I was reviewing the most recent SANS @RISK Consensus Security Vulnerability Alert and it reminded me of how easy it is to get caught up in the big stuff and overlook the seemingly innocuous when performing Web security assessments.
The @RISK alert lists 69 unique Web-related flaws across numerous platforms. The flaws run the gamut from cross-site scripting to SQL injection to directory traversal to local file inclusion. Sure, some – perhaps many – of these issues are likely not a big deal in the grand scheme of things. But do you know for sure?

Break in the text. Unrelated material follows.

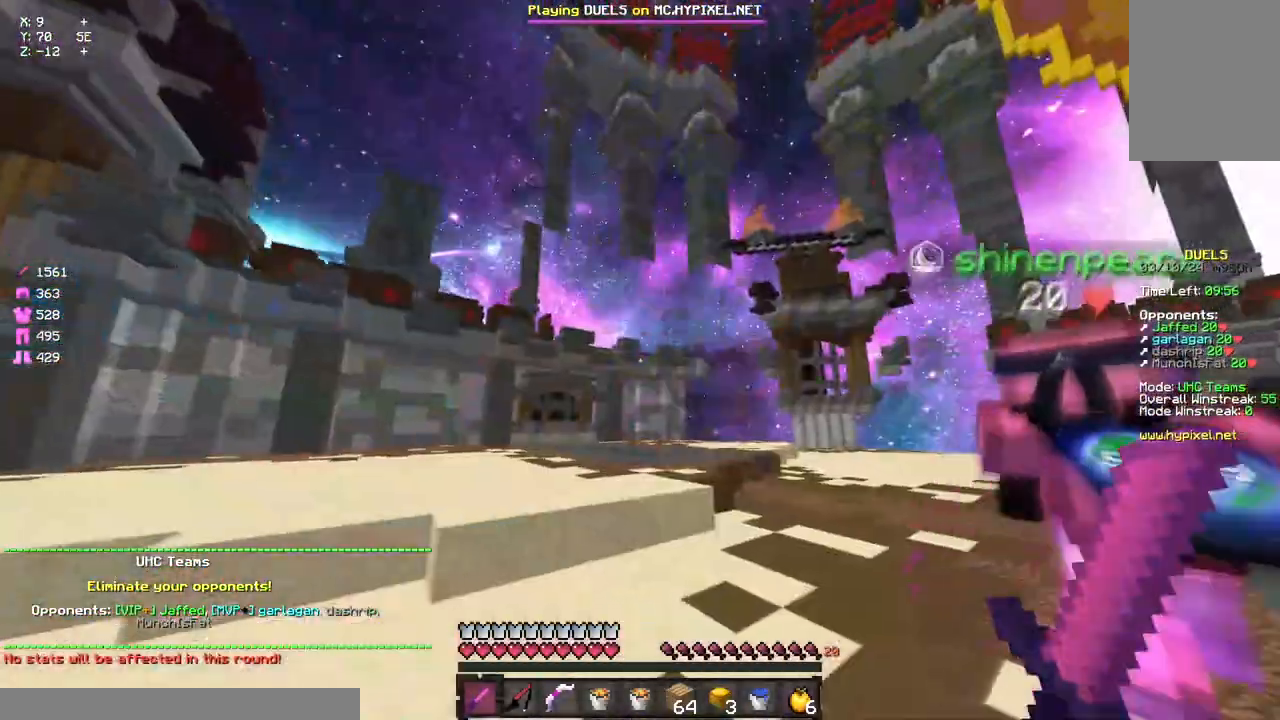
{"keys": ["a", "space", "w"], "mouse": [], "events": [[133, "mouse_left", "down"], [233, "a", "down"], [283, "mouse_left", "up"]]}
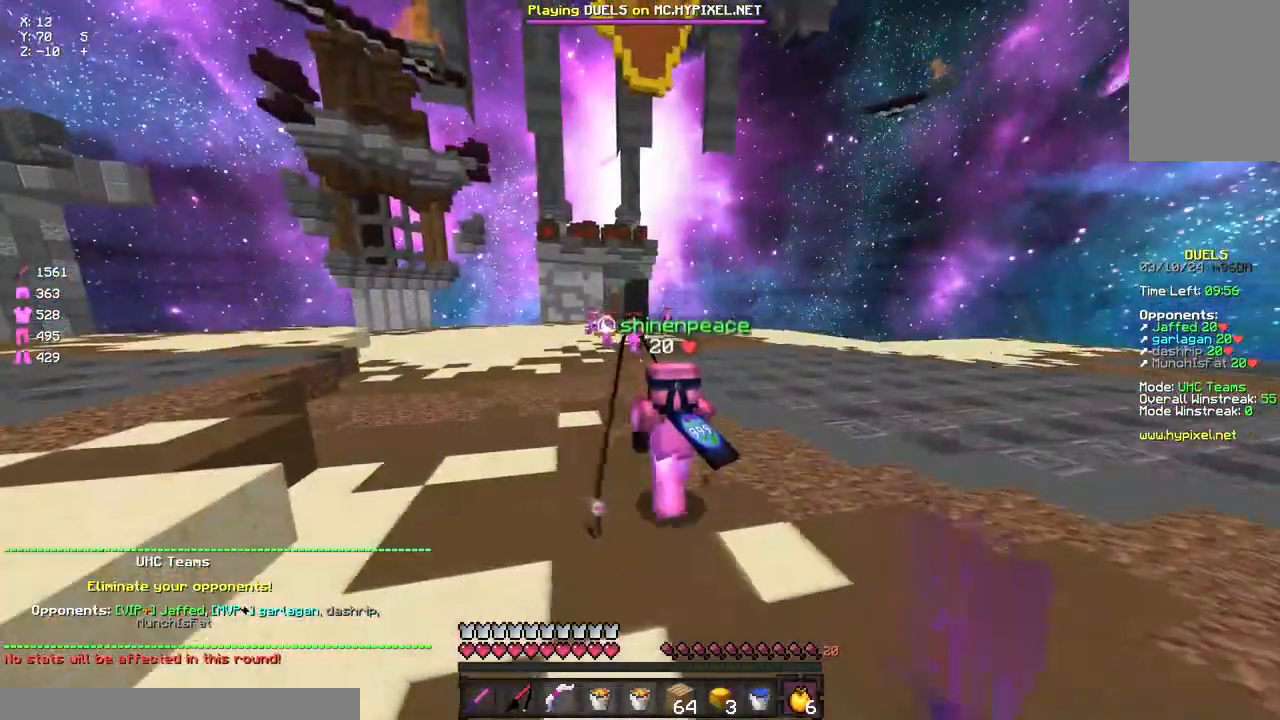
{"keys": ["a", "w"], "mouse": [], "events": [[333, "mouse_left", "down"], [500, "mouse_left", "up"], [500, "space", "up"]]}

One thing I’ve seen over the years is people performing – or scoping for – assessments of their main (often external-facing) Web sites and applications and stopping there. After all, the “less important” sites and applications don’t really house anything of value. Combine that with the fact that many of these systems are only accessible via the internal network where, supposedly, no one’s going to exploit them?
Don’t get me wrong. I’ll be the first guy to recommend that you focus on your most urgent vulnerabilities present in your most important systems. Many organizations have yet to begin to reach that level of security insight and maturity. And unless and until they do, then focusing on the low-hanging fruit is going to have the highest payoff. However, for many others who have things under control, it may be time to take the next step and see what else in your environment is creating risk. This means scanning your entire network – both inside and out – for Web-based systems you might have overlooked. Acunetix Web Vulnerability Scanner’s Target Finder tool is great for this. You’ll likely be surprised at what you find.
On any given network there are often several dozen Web-based systems beyond the highly-visible ones. Think about it – there’s a Web interface on practically everything these days including:
• Network switches
• Wireless APs
• Physical security/data center control systems
• CCTV surveillance systems
• VoIP phones and call managers
• SAN and NAS-based storage systems
• Copiers and printers
…and so on – all of which are sitting on your network waiting to poked and prodded by an external attacker or rogue insider. Looking at the SANS @RISK and similar vulnerability alerts shows that vulnerabilities do indeed exist on these odd systems.
The question is do you know how secure these systems are on your network? Could a Web exploit on a seemingly unimportant system be exposing sensitive information or lead to further system penetration? Odds are in your favor that there’s not much to be concerned with. The only way you’ll know for sure is to scan these systems and perform a manual analysis to verify for yourself.